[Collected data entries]
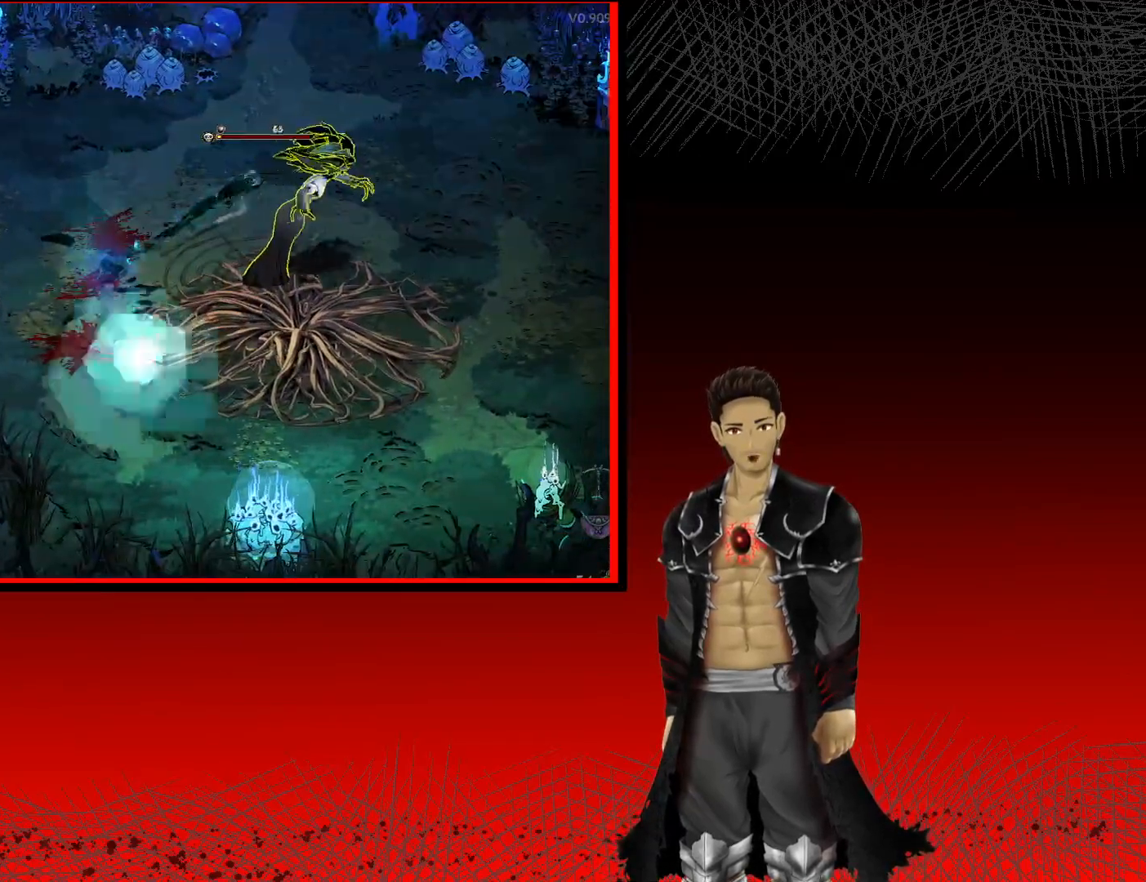
{"buttons": ["X"], "left_stick": "right", "right_stick": "center", "events": [[33, "left_stick", "right"], [100, "X", "down"], [200, "left_stick", "center"], [283, "X", "up"], [417, "X", "down"], [433, "left_stick", "right"]]}
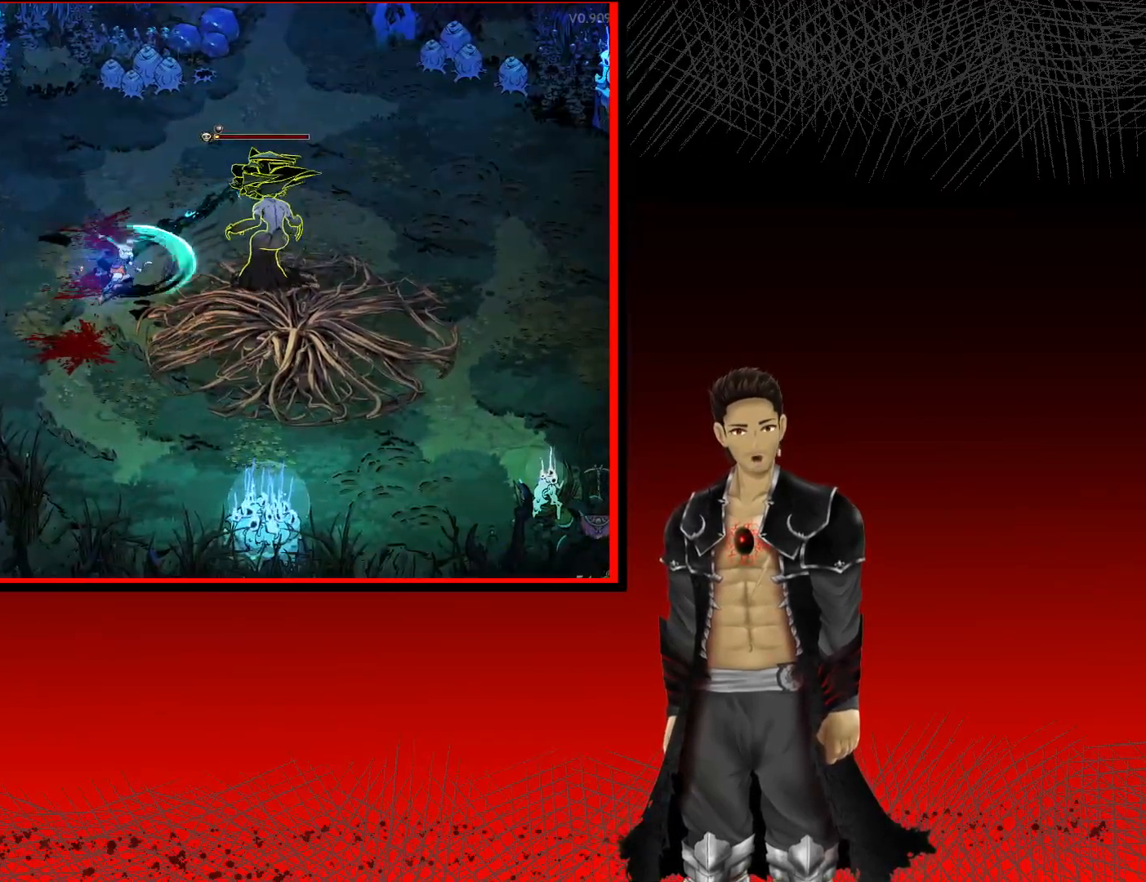
{"buttons": ["X"], "left_stick": "right", "right_stick": "center", "events": [[67, "X", "up"], [133, "left_stick", "center"], [167, "X", "down"], [300, "X", "up"], [383, "X", "down"], [500, "left_stick", "right"]]}
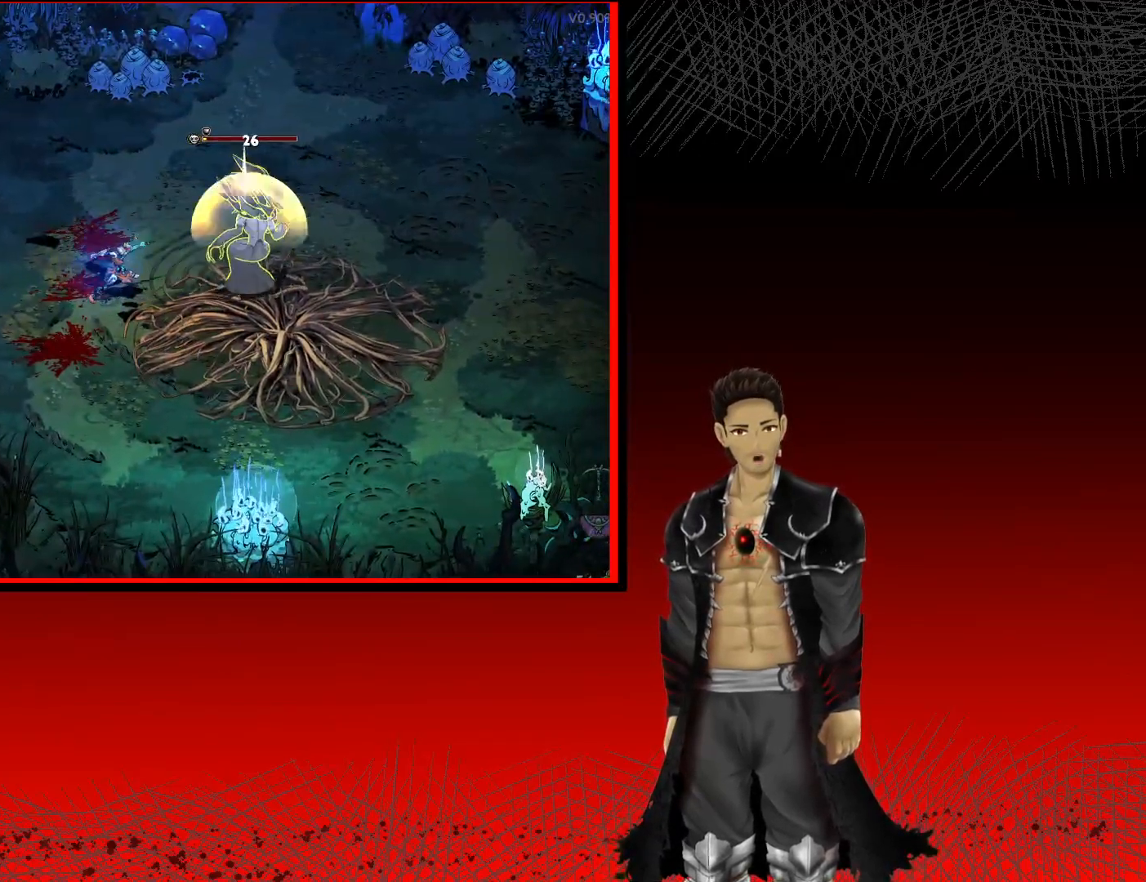
{"buttons": [], "left_stick": "center", "right_stick": "center", "events": [[17, "X", "up"], [117, "X", "down"], [183, "left_stick", "center"], [250, "X", "up"], [350, "X", "down"], [483, "X", "up"]]}
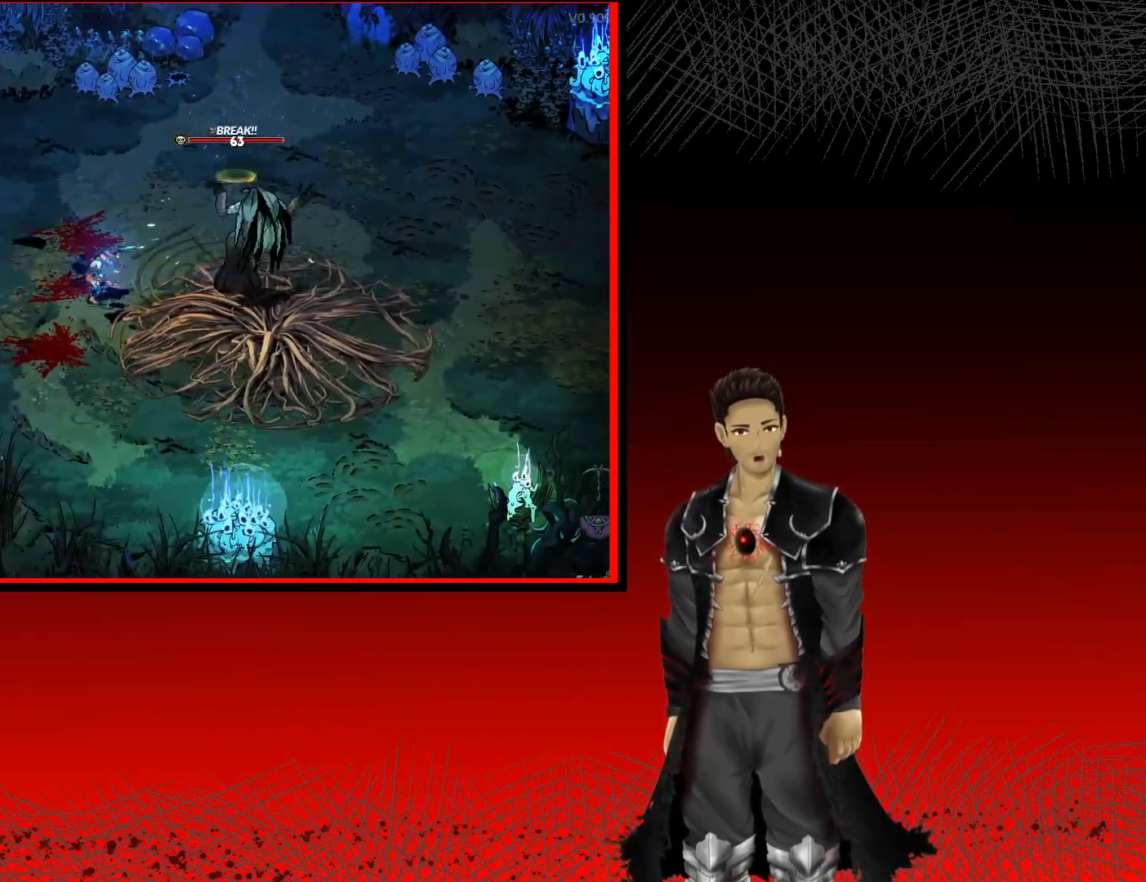
{"buttons": [], "left_stick": "center", "right_stick": "center", "events": [[67, "X", "down"], [217, "X", "up"], [300, "X", "down"], [467, "X", "up"]]}
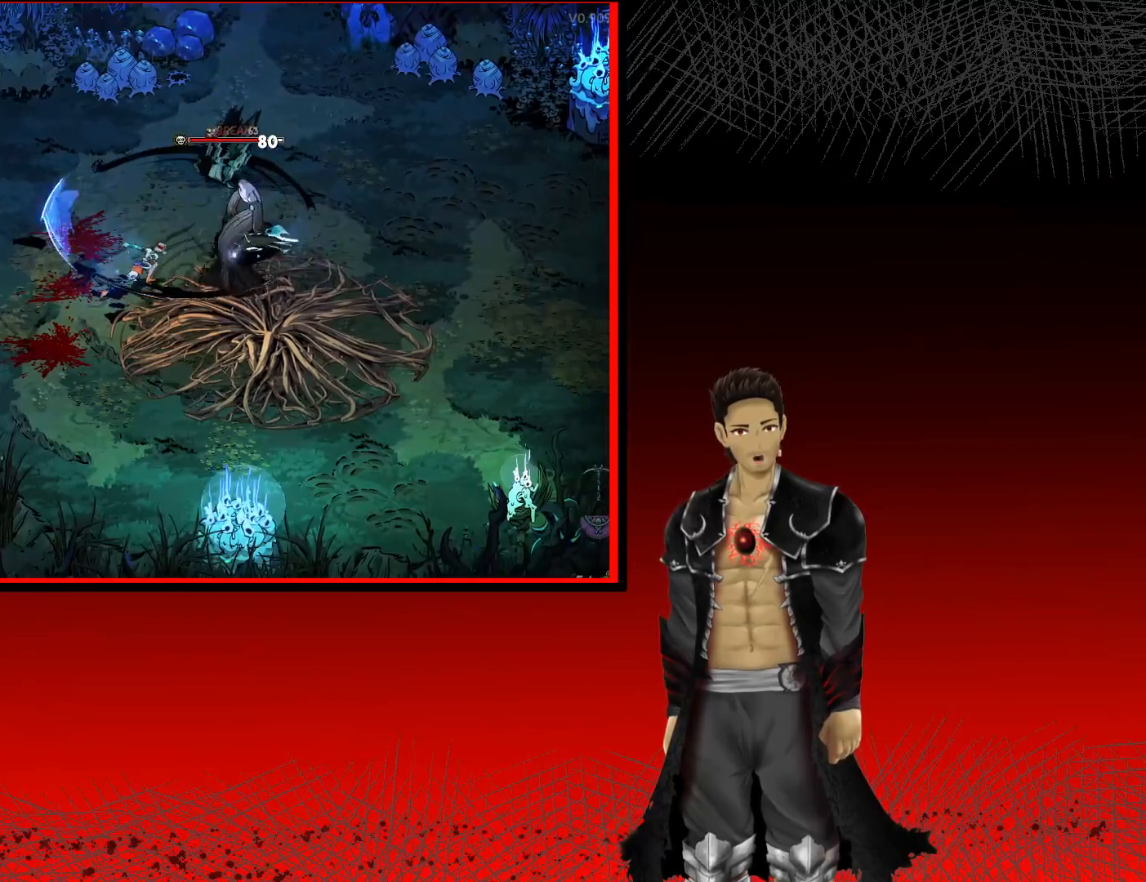
{"buttons": [], "left_stick": "center", "right_stick": "center", "events": [[67, "X", "down"], [200, "X", "up"], [300, "X", "down"], [433, "X", "up"]]}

WORK TO BE COMPLETED: Exclude all images and retype the data precisely.

EXPECTED ANSWER:
{"buttons": ["X"], "left_stick": "right", "right_stick": "center", "events": [[33, "left_stick", "right"], [100, "X", "down"], [200, "left_stick", "center"], [283, "X", "up"], [417, "X", "down"], [433, "left_stick", "right"]]}
{"buttons": ["X"], "left_stick": "right", "right_stick": "center", "events": [[67, "X", "up"], [133, "left_stick", "center"], [167, "X", "down"], [300, "X", "up"], [383, "X", "down"], [500, "left_stick", "right"]]}
{"buttons": [], "left_stick": "center", "right_stick": "center", "events": [[17, "X", "up"], [117, "X", "down"], [183, "left_stick", "center"], [250, "X", "up"], [350, "X", "down"], [483, "X", "up"]]}
{"buttons": [], "left_stick": "center", "right_stick": "center", "events": [[67, "X", "down"], [217, "X", "up"], [300, "X", "down"], [467, "X", "up"]]}
{"buttons": [], "left_stick": "center", "right_stick": "center", "events": [[67, "X", "down"], [200, "X", "up"], [300, "X", "down"], [433, "X", "up"]]}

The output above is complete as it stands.